Episode Title: "Come Back Little Shiksa"( Season 4, Episode 2)
Shepherd was pregnant with twins during much of the fourth season of Moonlighting. That meant she wasn’t in a lot of episodes, leaving the show with creative ways to explain her absence. In the second episode of the fourth season, David, who clearly misses Maddie a lot, ends up talking to a Claymation version of her as his phone comes to life. “Don’t do it, David. You promised me you wouldn’t call.” “You’d think I’d be used to these dream sequences by now,” David says as he and Maddie are transformed into a witch and a horny toad. The fourth season is widely regarded as Moonlighting’s worst and often held up as why you should never put two leads together romantically. But with hindsight, the creative approaches the show took to dealing with circumstances beyond its control can truly be appreciated.
Episode Title: "Moonlighting" (Season 1, Episode 1)

Available records:
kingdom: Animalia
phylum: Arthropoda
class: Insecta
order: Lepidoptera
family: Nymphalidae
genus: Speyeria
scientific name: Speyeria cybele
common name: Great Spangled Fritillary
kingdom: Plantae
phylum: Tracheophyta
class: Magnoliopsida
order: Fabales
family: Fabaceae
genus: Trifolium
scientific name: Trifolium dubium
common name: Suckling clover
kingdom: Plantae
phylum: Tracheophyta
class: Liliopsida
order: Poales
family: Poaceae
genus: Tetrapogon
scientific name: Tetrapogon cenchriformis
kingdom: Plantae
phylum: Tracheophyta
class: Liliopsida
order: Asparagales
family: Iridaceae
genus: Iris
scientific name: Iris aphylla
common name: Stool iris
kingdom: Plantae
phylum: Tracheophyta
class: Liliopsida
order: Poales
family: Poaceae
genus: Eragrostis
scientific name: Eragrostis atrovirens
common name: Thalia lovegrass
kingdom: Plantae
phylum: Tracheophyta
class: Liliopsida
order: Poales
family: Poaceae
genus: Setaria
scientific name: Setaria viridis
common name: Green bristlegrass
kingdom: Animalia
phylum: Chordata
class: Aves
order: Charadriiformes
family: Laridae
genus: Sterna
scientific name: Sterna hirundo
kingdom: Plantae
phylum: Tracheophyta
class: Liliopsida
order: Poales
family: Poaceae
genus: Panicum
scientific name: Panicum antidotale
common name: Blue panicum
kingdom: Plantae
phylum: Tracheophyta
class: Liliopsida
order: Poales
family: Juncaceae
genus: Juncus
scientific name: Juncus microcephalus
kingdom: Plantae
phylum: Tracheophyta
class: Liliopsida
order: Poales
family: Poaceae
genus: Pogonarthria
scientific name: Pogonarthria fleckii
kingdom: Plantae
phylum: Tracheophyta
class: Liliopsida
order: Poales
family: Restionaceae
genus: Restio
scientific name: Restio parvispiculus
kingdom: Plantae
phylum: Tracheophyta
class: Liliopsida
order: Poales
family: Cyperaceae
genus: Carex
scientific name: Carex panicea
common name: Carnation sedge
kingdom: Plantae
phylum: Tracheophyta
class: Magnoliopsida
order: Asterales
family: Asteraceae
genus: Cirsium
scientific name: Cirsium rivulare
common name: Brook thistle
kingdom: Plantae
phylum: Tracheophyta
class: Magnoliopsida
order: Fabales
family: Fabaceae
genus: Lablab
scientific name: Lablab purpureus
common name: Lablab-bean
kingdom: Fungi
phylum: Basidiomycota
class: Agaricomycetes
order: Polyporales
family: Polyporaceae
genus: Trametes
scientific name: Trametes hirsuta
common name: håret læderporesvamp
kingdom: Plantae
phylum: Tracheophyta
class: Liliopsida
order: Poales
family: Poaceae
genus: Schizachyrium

Directions:
(1) Answer the following from the Moonlighting passage:
(a) What season and episode number does the passage give for "Come Back Little Shiksa"?
(b) What version of Maddie does David end up talking to when his phone comes to life?
(c) Into what are David and Maddie transformed?
(2) Reproduce the entries verbatim, beginning with their first line and stopping after the line that contains "scientific name: Eragrostis atrovirens"; include that line.

The replies:
(1)
(a) Season 4, Episode 2.
(b) A Claymation version of her.
(c) A witch and a horny toad.

(2)
kingdom: Animalia
phylum: Arthropoda
class: Insecta
order: Lepidoptera
family: Nymphalidae
genus: Speyeria
scientific name: Speyeria cybele
common name: Great Spangled Fritillary
kingdom: Plantae
phylum: Tracheophyta
class: Magnoliopsida
order: Fabales
family: Fabaceae
genus: Trifolium
scientific name: Trifolium dubium
common name: Suckling clover
kingdom: Plantae
phylum: Tracheophyta
class: Liliopsida
order: Poales
family: Poaceae
genus: Tetrapogon
scientific name: Tetrapogon cenchriformis
kingdom: Plantae
phylum: Tracheophyta
class: Liliopsida
order: Asparagales
family: Iridaceae
genus: Iris
scientific name: Iris aphylla
common name: Stool iris
kingdom: Plantae
phylum: Tracheophyta
class: Liliopsida
order: Poales
family: Poaceae
genus: Eragrostis
scientific name: Eragrostis atrovirens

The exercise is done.